Per un italiano è davvero impossibile pensare di pranzare senza un buon piatto di pasta. Gli spaghetti sono poi da vedersi come un vero e proprio must. Fantastici poi per uno spuntino con gli amici, magari di ritorno da una serata, il classico piatto a base per l’appunto di spaghetti conditi con olio, aglio e peperoncino.
Diciamo che è anche un ottimo salvacena. E che dire di quelli al sugo? Insomma non possiamo proprio rinunciarci. Tanto più che nemmeno i nutrizionisti ci dicono di farlo. Ci consigliano soltanto di non esagerare mai e poi ma con la quantità e soprattutto con i condimenti. Altra dritta è quella di non fare la scarpetta.

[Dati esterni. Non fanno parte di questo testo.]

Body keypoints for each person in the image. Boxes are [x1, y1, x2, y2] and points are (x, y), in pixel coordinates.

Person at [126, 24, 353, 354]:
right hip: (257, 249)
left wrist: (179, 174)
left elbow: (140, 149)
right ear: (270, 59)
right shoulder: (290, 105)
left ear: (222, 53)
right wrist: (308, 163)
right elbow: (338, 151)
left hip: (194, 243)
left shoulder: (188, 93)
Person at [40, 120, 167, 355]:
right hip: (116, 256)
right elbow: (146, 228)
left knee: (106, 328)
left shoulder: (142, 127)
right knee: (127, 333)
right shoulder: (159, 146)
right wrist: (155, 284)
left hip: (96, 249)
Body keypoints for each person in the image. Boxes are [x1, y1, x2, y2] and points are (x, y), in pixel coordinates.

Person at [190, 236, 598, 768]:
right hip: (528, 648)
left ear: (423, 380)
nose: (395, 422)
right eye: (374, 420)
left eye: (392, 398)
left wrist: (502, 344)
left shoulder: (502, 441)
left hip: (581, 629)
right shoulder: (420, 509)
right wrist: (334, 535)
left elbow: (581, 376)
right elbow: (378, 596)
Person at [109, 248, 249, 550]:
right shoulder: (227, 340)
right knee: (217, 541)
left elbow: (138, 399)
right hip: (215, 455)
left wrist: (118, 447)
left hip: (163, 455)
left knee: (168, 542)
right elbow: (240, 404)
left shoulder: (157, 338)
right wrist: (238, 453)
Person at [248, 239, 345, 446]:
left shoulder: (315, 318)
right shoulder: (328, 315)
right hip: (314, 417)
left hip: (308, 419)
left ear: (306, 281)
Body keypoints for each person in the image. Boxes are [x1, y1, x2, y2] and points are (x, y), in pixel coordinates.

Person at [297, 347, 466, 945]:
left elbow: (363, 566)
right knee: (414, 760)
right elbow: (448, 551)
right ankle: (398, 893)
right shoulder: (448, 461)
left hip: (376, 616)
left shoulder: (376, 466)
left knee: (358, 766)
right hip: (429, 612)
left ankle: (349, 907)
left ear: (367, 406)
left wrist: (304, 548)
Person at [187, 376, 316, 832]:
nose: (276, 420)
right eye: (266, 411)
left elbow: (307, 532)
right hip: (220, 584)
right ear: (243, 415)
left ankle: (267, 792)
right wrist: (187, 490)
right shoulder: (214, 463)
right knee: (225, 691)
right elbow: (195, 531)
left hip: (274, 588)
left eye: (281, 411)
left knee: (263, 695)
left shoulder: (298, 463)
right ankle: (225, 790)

Sta di fatto che poi, una volta che la nostra amata pasta è cotta, meglio se al dente, compiamo un gesto meccanico che però sarebbe fatale per la salute e longevità delle nostre tubature. E sarebbe quello di rovesciare, ancora bollente, l’acqua di cottura nel lavandino della nostra cucina.
Da oggi non facciamolo più altrimenti rischiamo di rovinare in maniera pure molto grave le tubature. E capite bene che ciò ci obbligherà a spendere fior di soldi per risolvere la questione. E in un momento di profonda crisi che serpeggia pure nel nostro Paese, nonché di grandi rincari, ciò sarebbe da evitare come la peste.

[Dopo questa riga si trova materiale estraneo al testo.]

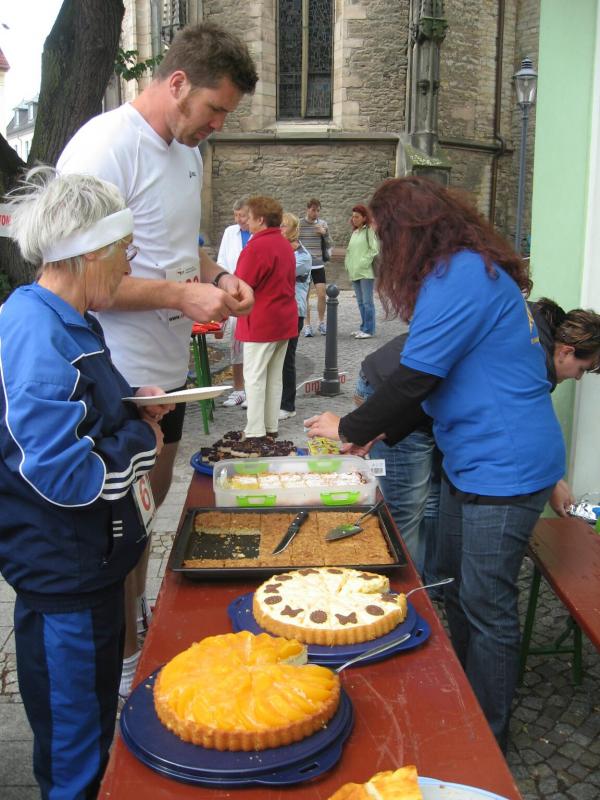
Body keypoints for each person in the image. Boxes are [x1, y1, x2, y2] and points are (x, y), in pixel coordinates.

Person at [305, 176, 566, 751]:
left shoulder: (462, 273)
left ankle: (486, 737)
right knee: (456, 585)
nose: (382, 249)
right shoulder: (466, 270)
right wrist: (377, 434)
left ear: (409, 231)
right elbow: (438, 383)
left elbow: (416, 376)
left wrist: (350, 429)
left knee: (486, 601)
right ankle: (467, 699)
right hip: (473, 459)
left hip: (505, 464)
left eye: (384, 235)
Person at [57, 22, 258, 696]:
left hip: (166, 377)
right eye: (215, 109)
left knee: (145, 516)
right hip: (113, 378)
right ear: (176, 84)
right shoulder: (104, 148)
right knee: (116, 528)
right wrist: (180, 293)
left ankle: (133, 629)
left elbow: (180, 245)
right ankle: (118, 664)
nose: (218, 126)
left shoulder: (185, 153)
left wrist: (217, 274)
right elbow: (77, 279)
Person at [0, 167, 174, 799]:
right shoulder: (37, 333)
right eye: (124, 250)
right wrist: (144, 441)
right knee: (75, 751)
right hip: (65, 578)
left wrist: (130, 401)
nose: (129, 265)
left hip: (88, 567)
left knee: (93, 724)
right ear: (90, 252)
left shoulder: (66, 318)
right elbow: (64, 474)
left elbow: (82, 410)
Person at [234, 197, 297, 438]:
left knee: (255, 377)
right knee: (273, 377)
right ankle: (270, 427)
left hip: (262, 321)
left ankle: (255, 431)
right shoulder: (283, 243)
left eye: (249, 218)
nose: (246, 222)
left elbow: (241, 285)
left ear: (260, 220)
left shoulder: (257, 247)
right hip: (284, 319)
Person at [217, 198, 252, 407]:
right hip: (234, 294)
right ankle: (239, 389)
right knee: (236, 344)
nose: (239, 219)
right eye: (236, 215)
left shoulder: (258, 233)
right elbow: (222, 261)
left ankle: (253, 390)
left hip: (254, 296)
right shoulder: (230, 233)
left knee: (254, 346)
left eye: (243, 216)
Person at [279, 212, 313, 420]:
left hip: (294, 311)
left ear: (294, 230)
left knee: (286, 359)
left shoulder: (302, 256)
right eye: (279, 225)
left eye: (284, 226)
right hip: (278, 310)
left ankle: (288, 405)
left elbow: (279, 273)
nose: (279, 229)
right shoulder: (281, 249)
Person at [345, 204, 379, 339]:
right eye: (353, 216)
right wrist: (348, 264)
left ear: (364, 218)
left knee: (367, 302)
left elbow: (374, 250)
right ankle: (363, 327)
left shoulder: (368, 231)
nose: (354, 219)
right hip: (354, 272)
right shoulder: (355, 233)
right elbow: (350, 251)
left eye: (357, 217)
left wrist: (363, 263)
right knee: (360, 302)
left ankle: (369, 330)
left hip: (365, 272)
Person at [299, 198, 332, 336]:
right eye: (313, 210)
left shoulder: (323, 224)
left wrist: (324, 234)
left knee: (322, 295)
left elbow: (329, 244)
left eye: (318, 210)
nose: (316, 213)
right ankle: (307, 325)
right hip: (304, 266)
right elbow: (293, 241)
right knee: (305, 296)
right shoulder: (299, 224)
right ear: (307, 209)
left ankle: (321, 322)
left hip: (318, 264)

Ok, non lo facciamo più, ma ora è normale chiedersi dove rovesciare l’acqua di cottura. E se vi dicessimo che in primis potremmo non buttarla? Per esempio potreste conservarla in una bacinella e utilizzarla per lavare i piatti sporchi. E poi ovviamente dovremo buttarla ma, lo ribadiamo, non nel lavandino.
Per risolvere lo spinoso problema, dunque per non buttare in ogni caso direttamente l’acqua nel lavandino, appena scolata e super calda, utilizzate una pentola che possieda uno scolapasta. E solo quando l’acqua sarà fredda potrete utilizzarla non solo per lavare i vostri piatti ma anche i sanitari del vostro bagno.
In ogni caso rovesciatela poi molto piano, per quanto concerne quel che rimane, e solo quando sarà completamente fredda. Difatti l’eccessivo calore può corrodere in maniera fortissima i tubi portandoli persino a scoppiare. In altri casi potrebbe fare ingolfare le tubature, visto che attirerebbe a sé eventuali detriti di cibo che formerebbero poi una sorta di pasta.